Tracking Question Query Approach
Has this entity been processed before? ExistsAsync — O(1) check
How many times was it processed? COUNT(*) WHERE ItemKey = ? AND Status = 1
When was it first and last processed? MIN/MAX(Created) WHERE Status = 1
What data was produced each time? SELECT Data ORDER BY Created where SupersededByID IS NULL per run
Which processing runs failed? WHERE Status = 3 — full failure history
What is the complete processing timeline? Walk SupersededByID chain from latest row

Feature Store Integration

State records can feed a feature store for ML model serving. The processing history of an entity (how many times processed, average processing time, failure rate, last enrichment date) becomes a feature vector that is continuously updated as new records are written.
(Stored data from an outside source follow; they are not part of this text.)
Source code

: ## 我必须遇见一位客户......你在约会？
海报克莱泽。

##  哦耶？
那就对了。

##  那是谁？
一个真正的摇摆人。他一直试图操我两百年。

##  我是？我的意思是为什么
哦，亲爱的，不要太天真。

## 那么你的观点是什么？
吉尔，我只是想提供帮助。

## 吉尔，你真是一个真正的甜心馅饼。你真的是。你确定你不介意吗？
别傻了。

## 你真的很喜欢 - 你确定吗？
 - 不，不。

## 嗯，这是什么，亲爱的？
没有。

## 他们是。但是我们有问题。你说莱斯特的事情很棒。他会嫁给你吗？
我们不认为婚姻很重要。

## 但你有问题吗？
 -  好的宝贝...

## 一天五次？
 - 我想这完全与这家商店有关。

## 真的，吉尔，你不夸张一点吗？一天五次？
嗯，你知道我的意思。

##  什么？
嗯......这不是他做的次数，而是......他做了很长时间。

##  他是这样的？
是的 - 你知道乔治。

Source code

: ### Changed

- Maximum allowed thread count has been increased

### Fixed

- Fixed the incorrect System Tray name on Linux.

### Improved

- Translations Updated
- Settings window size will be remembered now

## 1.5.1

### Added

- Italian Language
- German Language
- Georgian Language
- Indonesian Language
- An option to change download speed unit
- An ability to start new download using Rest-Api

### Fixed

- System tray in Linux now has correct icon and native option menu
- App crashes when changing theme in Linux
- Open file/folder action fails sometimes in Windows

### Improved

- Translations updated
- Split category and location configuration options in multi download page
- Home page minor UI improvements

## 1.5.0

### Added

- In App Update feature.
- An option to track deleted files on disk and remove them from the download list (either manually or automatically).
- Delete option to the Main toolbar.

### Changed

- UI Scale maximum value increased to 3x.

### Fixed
// Feature extraction service — runs asynchronously on state record writes
public class ProcessingHistoryFeatureExtractor
{
    public async Task<ProcessingFeatureVector> ExtractAsync(
        string entityId, string entityType, CancellationToken ct)
    {
        var records = await _stateLogRepo.QueryAsync(
            itemKey: entityId, itemEntityKey: entityType, ct: ct);

        return new ProcessingFeatureVector
        {
            TotalAttempts    = records.Count,
            SuccessCount     = records.Count(r => r.Status == IdempotencyStatus.Processed),
            FailureCount     = records.Count(r => r.Status == IdempotencyStatus.Failed),
            FailureRate      = records.Count > 0
                ? (double)records.Count(r => r.Status == IdempotencyStatus.Failed) / records.Count
                : 0,
            DaysSinceFirst   = (DateTime.UtcNow - records.Min(r => r.Created)).TotalDays,
            DaysSinceLast    = (DateTime.UtcNow - records.Max(r => r.Created)).TotalDays,
            EnrichmentCount  = records.Count(r => !string.IsNullOrEmpty(r.SubItemKey))
        };
    }
}

Summary — DataStateMachine as a Data Platform

Capability How DataStateMachine Enables It
Idempotency TryAcquireLock + ExistsAsync — exactly-once processing
Deduplication ExistsAsync at node level — skip before any work is done
Data Lineage Every state row = lineage record with entity, scope, execution, timestamp
ML Training Labels Status transition chains = behavioral labels per entity
Failure Prediction Historical failure patterns → predictive features
Data Enrichment SubItemKey per enrichment type; partial replay for failed enrichments
Data Enhancement UpsertAsync = versioned enhancement history with full rollback
Data Tracking Append-only records answer any "what happened to X?" question
Feature Engineering State record aggregates = live feature vectors per entity
Event Sourcing SupersededByID chain = ordered event log per entity
The DataStateMachine was designed as an idempotency engine. The data science and enrichment capabilities emerged from the structural properties of the state records — append-only, keyed, scoped, timestamped, and queryable. No additional infrastructure is required to unlock these patterns.